** Exercise objective **
Collect each line of the entries that holds the string "layout".

** Study material **

-------------------------

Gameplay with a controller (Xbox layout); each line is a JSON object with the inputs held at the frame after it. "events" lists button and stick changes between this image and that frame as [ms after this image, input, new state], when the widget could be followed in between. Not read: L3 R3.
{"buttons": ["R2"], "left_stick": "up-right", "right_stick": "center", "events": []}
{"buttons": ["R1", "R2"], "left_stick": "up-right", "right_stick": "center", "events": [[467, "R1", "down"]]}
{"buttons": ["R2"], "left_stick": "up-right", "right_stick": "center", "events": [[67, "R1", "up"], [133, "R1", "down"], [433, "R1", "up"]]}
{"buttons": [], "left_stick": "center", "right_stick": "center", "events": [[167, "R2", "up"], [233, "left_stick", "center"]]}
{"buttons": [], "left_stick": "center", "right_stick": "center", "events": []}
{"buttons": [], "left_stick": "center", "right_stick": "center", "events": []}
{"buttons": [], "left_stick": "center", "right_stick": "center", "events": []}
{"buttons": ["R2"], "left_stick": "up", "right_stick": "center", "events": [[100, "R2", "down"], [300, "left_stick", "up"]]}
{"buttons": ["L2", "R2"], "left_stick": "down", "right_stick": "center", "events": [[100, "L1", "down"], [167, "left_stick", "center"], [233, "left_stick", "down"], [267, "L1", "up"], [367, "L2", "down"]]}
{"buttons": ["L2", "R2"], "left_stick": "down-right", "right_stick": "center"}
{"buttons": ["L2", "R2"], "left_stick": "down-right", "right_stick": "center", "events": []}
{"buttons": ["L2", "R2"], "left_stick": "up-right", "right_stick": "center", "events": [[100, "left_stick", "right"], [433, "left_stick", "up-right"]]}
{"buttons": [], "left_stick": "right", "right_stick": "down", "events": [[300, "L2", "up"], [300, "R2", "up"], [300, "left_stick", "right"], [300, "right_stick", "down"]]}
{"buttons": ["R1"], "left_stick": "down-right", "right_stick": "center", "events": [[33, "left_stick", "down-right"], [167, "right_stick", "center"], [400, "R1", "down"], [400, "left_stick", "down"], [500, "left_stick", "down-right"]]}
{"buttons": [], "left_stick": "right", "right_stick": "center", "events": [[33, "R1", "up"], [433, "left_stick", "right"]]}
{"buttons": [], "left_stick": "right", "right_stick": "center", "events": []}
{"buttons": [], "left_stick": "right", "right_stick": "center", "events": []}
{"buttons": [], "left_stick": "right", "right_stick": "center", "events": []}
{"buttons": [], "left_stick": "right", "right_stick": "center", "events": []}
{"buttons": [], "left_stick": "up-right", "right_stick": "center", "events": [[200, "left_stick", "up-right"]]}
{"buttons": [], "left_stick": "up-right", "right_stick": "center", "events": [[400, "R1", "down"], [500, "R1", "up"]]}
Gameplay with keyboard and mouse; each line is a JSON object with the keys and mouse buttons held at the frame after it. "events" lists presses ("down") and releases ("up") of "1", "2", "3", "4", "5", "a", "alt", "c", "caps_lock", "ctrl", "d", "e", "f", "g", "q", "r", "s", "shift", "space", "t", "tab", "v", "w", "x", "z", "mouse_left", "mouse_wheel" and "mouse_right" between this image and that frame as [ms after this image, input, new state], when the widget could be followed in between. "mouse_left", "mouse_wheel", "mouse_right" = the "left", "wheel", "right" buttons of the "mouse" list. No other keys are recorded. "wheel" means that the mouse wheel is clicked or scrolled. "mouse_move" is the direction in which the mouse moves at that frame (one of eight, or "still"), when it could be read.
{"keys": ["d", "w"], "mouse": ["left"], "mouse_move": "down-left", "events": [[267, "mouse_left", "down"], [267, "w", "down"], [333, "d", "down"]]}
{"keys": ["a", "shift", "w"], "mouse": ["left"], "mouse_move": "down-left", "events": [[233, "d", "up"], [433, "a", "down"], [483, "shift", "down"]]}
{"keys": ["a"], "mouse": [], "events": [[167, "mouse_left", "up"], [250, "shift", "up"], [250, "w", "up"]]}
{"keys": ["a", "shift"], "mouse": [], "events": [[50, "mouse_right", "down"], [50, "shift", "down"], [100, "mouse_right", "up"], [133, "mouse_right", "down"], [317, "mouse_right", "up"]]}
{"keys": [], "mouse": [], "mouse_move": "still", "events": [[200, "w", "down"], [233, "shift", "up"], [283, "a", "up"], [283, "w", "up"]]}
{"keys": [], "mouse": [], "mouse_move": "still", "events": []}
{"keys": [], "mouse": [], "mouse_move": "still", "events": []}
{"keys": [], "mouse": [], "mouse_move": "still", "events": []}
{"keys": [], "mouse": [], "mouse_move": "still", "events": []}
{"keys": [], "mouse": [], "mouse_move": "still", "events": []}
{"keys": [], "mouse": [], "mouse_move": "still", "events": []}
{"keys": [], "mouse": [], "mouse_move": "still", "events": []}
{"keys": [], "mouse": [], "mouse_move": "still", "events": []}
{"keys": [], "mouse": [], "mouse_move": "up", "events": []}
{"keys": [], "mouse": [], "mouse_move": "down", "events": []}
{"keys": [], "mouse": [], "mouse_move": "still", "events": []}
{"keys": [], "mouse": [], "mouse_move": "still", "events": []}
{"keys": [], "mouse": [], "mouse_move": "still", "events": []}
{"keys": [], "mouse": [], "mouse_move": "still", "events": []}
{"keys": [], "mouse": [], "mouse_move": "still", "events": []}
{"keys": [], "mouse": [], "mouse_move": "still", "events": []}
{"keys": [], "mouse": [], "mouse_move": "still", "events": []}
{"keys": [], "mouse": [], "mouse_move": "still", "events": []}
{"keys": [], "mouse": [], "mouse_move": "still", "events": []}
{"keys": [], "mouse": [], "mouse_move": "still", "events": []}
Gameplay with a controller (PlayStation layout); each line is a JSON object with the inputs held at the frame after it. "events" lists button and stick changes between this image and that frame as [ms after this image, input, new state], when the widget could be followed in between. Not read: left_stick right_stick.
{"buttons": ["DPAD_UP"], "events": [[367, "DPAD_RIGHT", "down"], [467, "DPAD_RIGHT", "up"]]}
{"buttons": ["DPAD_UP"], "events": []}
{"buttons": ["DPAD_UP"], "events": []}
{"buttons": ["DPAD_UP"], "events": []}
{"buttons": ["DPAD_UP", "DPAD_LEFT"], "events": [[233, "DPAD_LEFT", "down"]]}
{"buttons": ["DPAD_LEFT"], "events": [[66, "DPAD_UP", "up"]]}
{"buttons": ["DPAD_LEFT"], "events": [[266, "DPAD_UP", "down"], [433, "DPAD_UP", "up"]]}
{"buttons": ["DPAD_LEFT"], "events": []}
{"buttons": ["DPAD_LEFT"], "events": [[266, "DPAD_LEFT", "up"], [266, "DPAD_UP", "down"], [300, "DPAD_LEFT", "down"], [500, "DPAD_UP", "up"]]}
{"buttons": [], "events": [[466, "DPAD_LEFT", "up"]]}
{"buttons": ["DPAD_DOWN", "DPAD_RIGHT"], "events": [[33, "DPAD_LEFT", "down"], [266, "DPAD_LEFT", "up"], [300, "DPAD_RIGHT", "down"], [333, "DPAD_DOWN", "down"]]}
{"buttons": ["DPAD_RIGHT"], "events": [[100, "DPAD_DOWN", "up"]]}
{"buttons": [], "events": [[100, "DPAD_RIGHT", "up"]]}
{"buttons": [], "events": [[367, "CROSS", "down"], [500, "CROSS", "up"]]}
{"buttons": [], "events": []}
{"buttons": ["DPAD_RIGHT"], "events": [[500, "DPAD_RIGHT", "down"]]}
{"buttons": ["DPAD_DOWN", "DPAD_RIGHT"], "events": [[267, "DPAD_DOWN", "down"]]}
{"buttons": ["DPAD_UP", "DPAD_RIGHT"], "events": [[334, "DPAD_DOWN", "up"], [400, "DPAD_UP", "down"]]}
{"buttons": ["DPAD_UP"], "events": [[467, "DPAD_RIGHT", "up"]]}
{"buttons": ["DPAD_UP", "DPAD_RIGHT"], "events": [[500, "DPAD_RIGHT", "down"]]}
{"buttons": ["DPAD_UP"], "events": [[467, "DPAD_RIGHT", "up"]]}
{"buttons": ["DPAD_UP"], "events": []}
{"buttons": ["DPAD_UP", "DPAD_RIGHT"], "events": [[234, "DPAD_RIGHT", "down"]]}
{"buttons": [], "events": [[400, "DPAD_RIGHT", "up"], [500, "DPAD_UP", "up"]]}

-------------------------

** Expected answer **
Gameplay with a controller (Xbox layout); each line is a JSON object with the inputs held at the frame after it. "events" lists button and stick changes between this image and that frame as [ms after this image, input, new state], when the widget could be followed in between. Not read: L3 R3.
Gameplay with a controller (PlayStation layout); each line is a JSON object with the inputs held at the frame after it. "events" lists button and stick changes between this image and that frame as [ms after this image, input, new state], when the widget could be followed in between. Not read: left_stick right_stick.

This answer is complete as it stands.